• Stated problem A
From the article on in-package optical I/O and co-packaged optics, list the signal properties that PIC components are said to improve within the data center.

• Quoted text
Understanding In-Package Optical I/O Versus Co-Packaged Optics

Though the two terms above are often compared, one is a replacement strategy for pluggables while the other is a chiplet-based optical interconnect solution. A closer look at both will help clarify.

VLADIMIR STOJANOVIC, AYAR LABS

The use of traditional semiconductor fabrication techniques to create optical components on silicon wafers has opened the door to faster and more efficient solutions for high-speed data communication applications for data centers, artificial intelligence, high-performance computing, and other applications. Courtesy of Ayar Labs.

Recent advancements in silicon photonics are upending the optical market in the data center, with significant ramifications for how future AI, cloud, and high-performance computing systems will be designed, architected, and deployed. The core problem involves how to best connect compute chips over longer distances while maintaining bandwidth, energy, and density metrics that are acceptable for a given application.

At the same time, there is a lot of confusion — some inadvertent, some perhaps intentionally sown — regarding the differences between interconnect technologies such as co-packaged optics (CPOs), pluggables, and in-package optical I/O. Moreover, various industry standards are in play for these optical connections: What do they portend for the future?

Let’s start with some technology basics. For those unfamiliar with silicon photonics, it is a way to implement optical components in a silicon integrated circuit process, leveraging the semiconductor economies of scale to create photonic integrated circuits (PICs) that use light to transmit and process data. As with optical networking writ large, these PIC components can overcome many of the limitations of traditional copper-electrical connections to improve the bandwidth, latency, energy efficiency, and reach of signals within the data center.

Co-packaged versus in-package optics

How and where to use PICs for best effect in data center applications is where things start to get fuzzy, due to the various ways that the technology is packaged and implemented.

The current incumbent technology for connecting switches, routers, and servers in a data center is pluggable optical transceivers, which combines the PIC and other electronic chips into a module, roughly the size of a pack of gum. They provide board-to-board and rack-to-rack level connectivity and are used to easily insert and remove a fiber optic cable from a board faceplate, providing a connection between the electrical interconnects inside the board and optical fiber outside the board. Another benefit of pluggable optics is that the specifications of the transceiver inside the module can be tailored to the data rate and other requirements of a network architecture.

• Extracted material
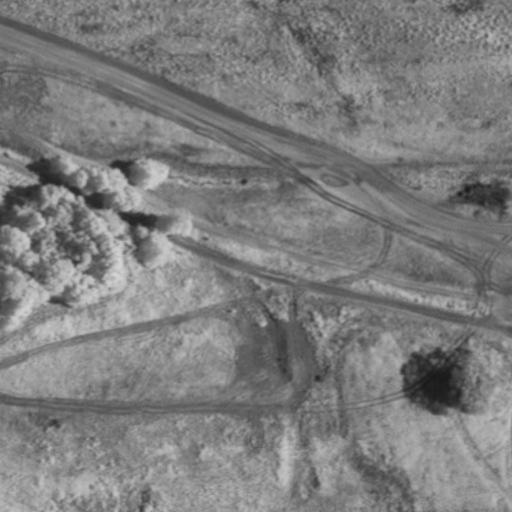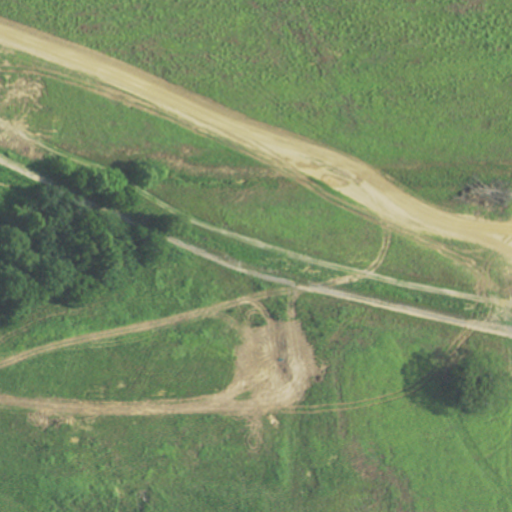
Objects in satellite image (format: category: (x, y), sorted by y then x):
road: (248, 265)
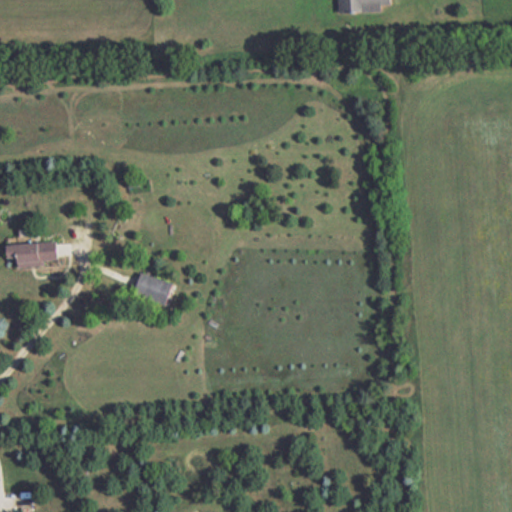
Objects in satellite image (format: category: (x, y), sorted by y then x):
building: (364, 5)
building: (38, 251)
building: (155, 288)
road: (53, 318)
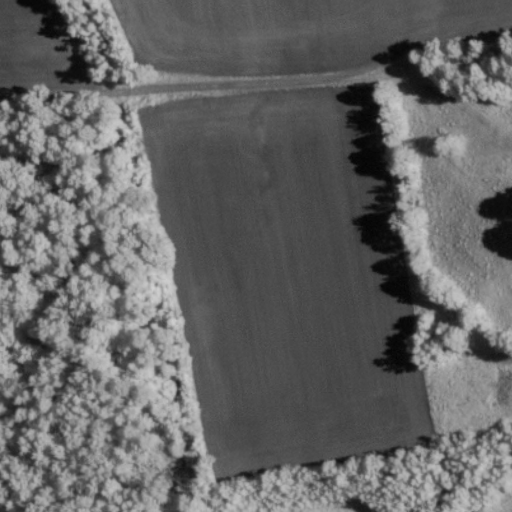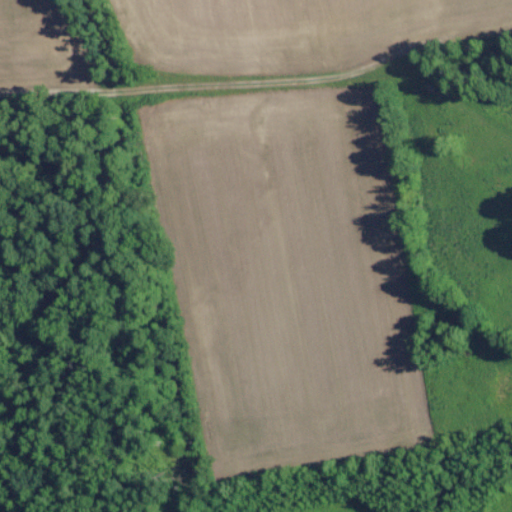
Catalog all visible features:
road: (339, 67)
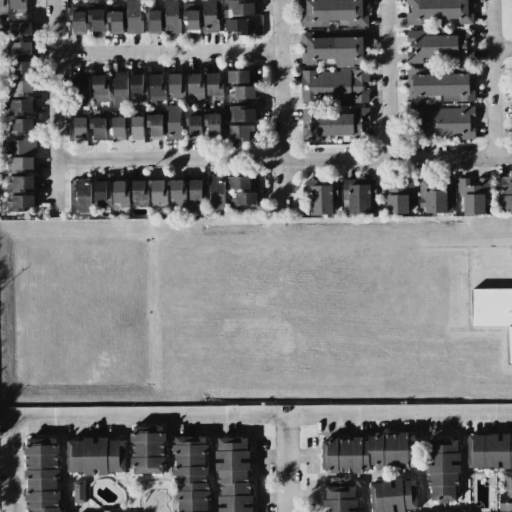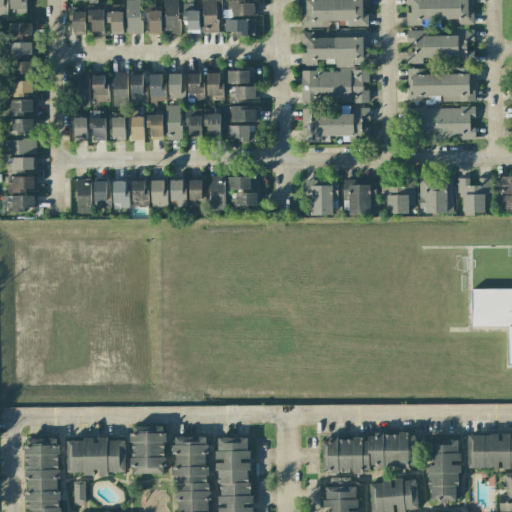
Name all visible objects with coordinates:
building: (83, 0)
building: (93, 1)
building: (2, 5)
building: (17, 5)
building: (18, 5)
building: (2, 7)
building: (241, 7)
building: (243, 7)
building: (439, 10)
building: (438, 11)
building: (331, 12)
building: (333, 13)
building: (133, 14)
building: (210, 15)
building: (210, 15)
building: (132, 16)
building: (170, 16)
building: (171, 17)
building: (115, 18)
building: (96, 19)
building: (155, 19)
building: (191, 19)
building: (96, 20)
building: (77, 21)
building: (77, 21)
building: (115, 21)
building: (154, 21)
building: (190, 21)
building: (242, 25)
building: (240, 26)
building: (20, 29)
building: (20, 29)
building: (439, 46)
building: (440, 46)
building: (334, 47)
road: (503, 47)
building: (21, 48)
building: (22, 48)
building: (334, 48)
road: (166, 52)
building: (21, 67)
building: (21, 67)
building: (238, 75)
building: (238, 76)
road: (495, 77)
road: (387, 78)
building: (440, 84)
building: (175, 85)
building: (195, 85)
building: (214, 85)
building: (441, 85)
building: (156, 86)
building: (175, 86)
building: (213, 86)
building: (333, 86)
building: (137, 87)
building: (157, 87)
building: (195, 87)
building: (334, 87)
building: (20, 88)
building: (99, 88)
building: (119, 88)
building: (120, 88)
building: (81, 89)
building: (81, 89)
building: (100, 89)
building: (244, 92)
building: (244, 93)
building: (17, 106)
building: (18, 107)
road: (55, 107)
road: (281, 107)
building: (243, 113)
building: (242, 115)
building: (173, 121)
building: (172, 122)
building: (193, 122)
building: (439, 122)
building: (443, 122)
building: (193, 123)
building: (212, 123)
building: (135, 124)
building: (212, 124)
building: (22, 125)
building: (154, 125)
building: (155, 125)
building: (333, 125)
building: (334, 125)
building: (21, 126)
building: (78, 126)
building: (80, 126)
building: (97, 126)
building: (117, 126)
building: (118, 126)
building: (137, 126)
building: (97, 129)
building: (241, 132)
building: (239, 133)
building: (18, 146)
building: (19, 147)
road: (284, 158)
building: (20, 164)
building: (20, 183)
building: (21, 183)
building: (241, 183)
building: (177, 189)
building: (178, 189)
building: (195, 189)
building: (242, 190)
building: (99, 192)
building: (101, 192)
building: (139, 192)
building: (121, 193)
building: (158, 193)
building: (195, 193)
building: (216, 193)
building: (216, 193)
building: (504, 193)
building: (119, 194)
building: (139, 194)
building: (158, 194)
building: (472, 194)
building: (474, 194)
building: (504, 194)
building: (83, 195)
building: (83, 195)
building: (360, 195)
building: (397, 195)
building: (435, 195)
building: (321, 196)
building: (359, 197)
building: (398, 197)
building: (434, 197)
building: (318, 199)
building: (243, 200)
building: (20, 202)
building: (20, 203)
building: (493, 310)
road: (399, 412)
road: (103, 415)
building: (147, 449)
building: (489, 451)
building: (366, 452)
building: (94, 456)
road: (287, 463)
building: (442, 470)
building: (190, 474)
building: (233, 474)
building: (42, 475)
building: (78, 492)
building: (506, 494)
building: (339, 495)
building: (393, 495)
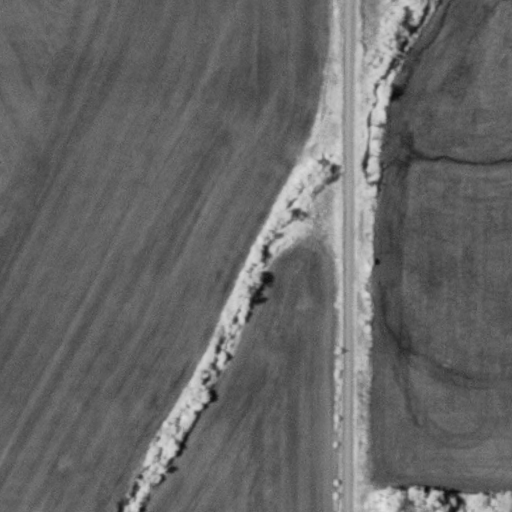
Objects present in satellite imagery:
road: (333, 256)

• Stated problem B
Repeat the entries word for word, from their start down through the line containing "road: (339, 67)". Omit the pictures.

• Finished answer A
- Bandwidth
- Latency
- Energy efficiency
- Reach

• Finished answer B
Objects in satellite image (format: category: (x, y), sorted by y then x):
road: (248, 265)
Objects in satellite image (format: category: (x, y), sorted by y then x):
building: (364, 5)
building: (38, 251)
building: (155, 288)
road: (53, 318)
Catalog all visible features:
road: (339, 67)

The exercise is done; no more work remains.